## WORK REQUEST
Recast every line of the records below as a JSON list of strings, one string per line, with blank lines dropped and the pictures left out.
--- INFORMATION PROVIDED Enclosed Below ---
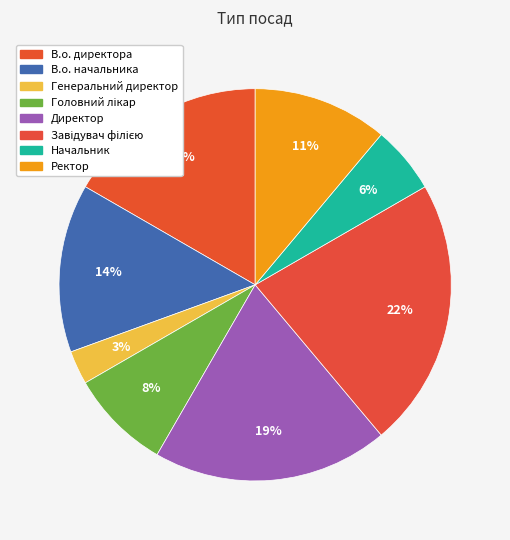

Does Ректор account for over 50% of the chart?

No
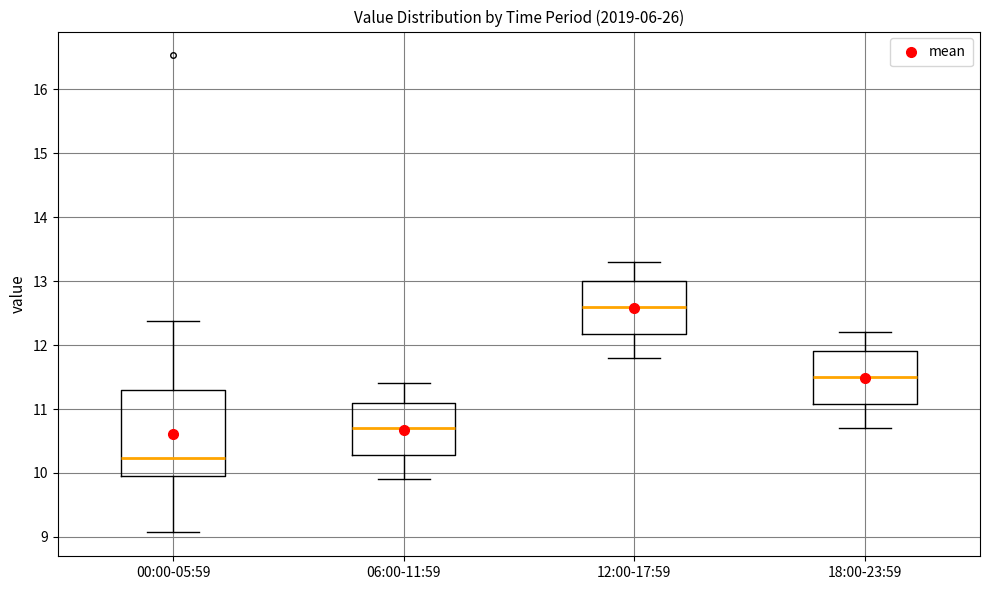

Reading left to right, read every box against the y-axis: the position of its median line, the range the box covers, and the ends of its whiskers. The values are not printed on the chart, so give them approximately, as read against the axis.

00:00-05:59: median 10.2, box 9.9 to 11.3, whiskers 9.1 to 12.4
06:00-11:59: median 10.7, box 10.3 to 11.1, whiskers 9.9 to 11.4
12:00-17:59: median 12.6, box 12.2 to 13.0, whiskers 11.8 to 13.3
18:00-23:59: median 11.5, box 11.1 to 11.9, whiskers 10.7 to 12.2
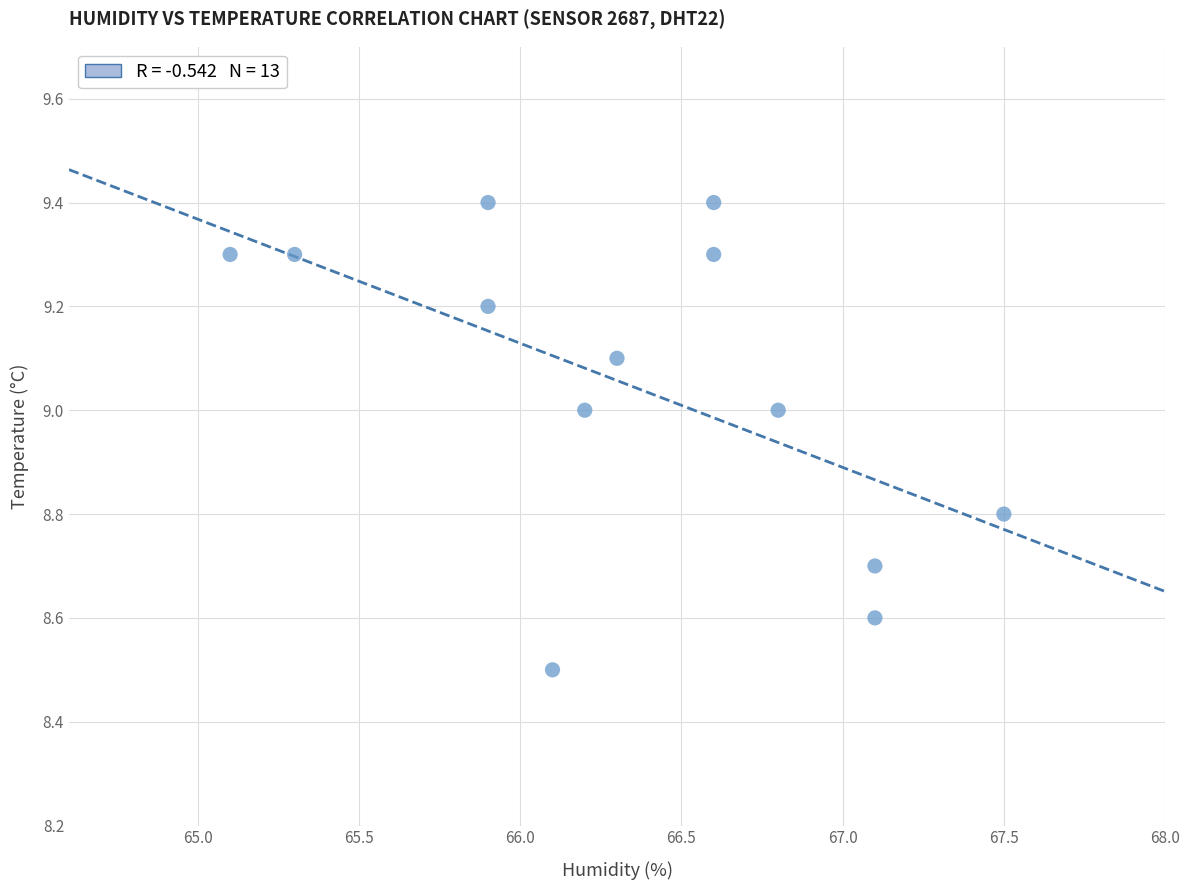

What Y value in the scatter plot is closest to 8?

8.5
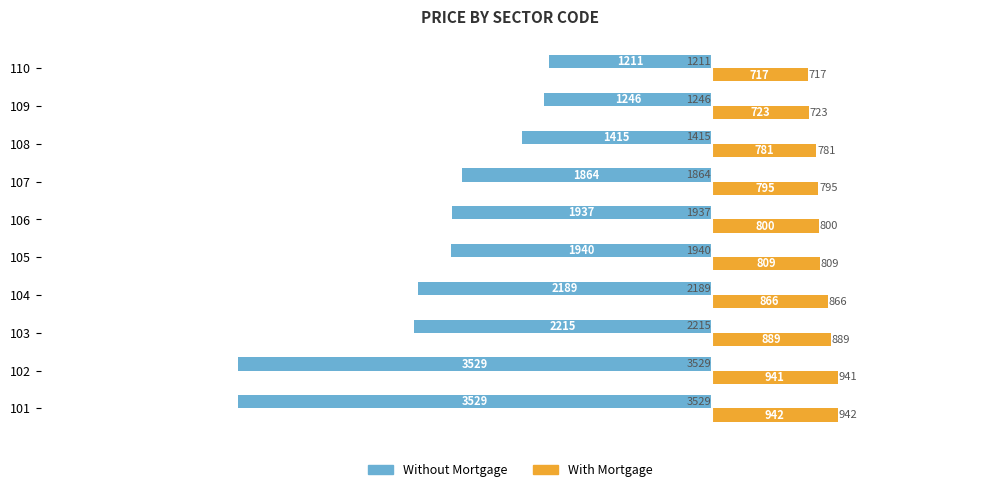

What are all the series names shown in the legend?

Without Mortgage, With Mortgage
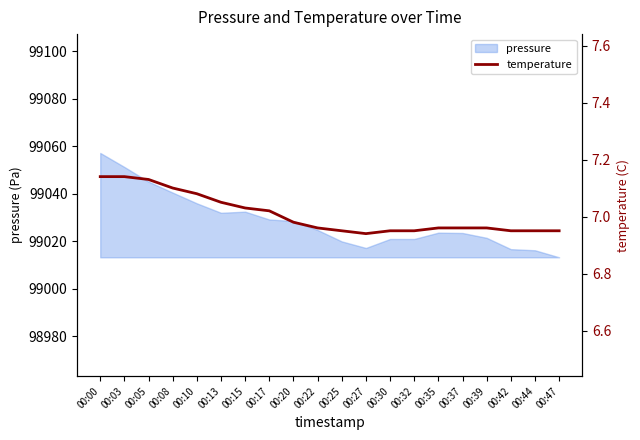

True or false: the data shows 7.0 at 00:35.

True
--- End of Enclosed INFORMATION PROVIDED ---
## TASK ANSWER
[
  "Does Ректор account for over 50% of the chart?",
  "No",
  "Reading left to right, read every box against the y-axis: the position of its median line, the range the box covers, and the ends of its whiskers. The values are not printed on the chart, so give them approximately, as read against the axis.",
  "00:00-05:59: median 10.2, box 9.9 to 11.3, whiskers 9.1 to 12.4",
  "06:00-11:59: median 10.7, box 10.3 to 11.1, whiskers 9.9 to 11.4",
  "12:00-17:59: median 12.6, box 12.2 to 13.0, whiskers 11.8 to 13.3",
  "18:00-23:59: median 11.5, box 11.1 to 11.9, whiskers 10.7 to 12.2",
  "What Y value in the scatter plot is closest to 8?",
  "8.5",
  "What are all the series names shown in the legend?",
  "Without Mortgage, With Mortgage",
  "True or false: the data shows 7.0 at 00:35.",
  "True"
]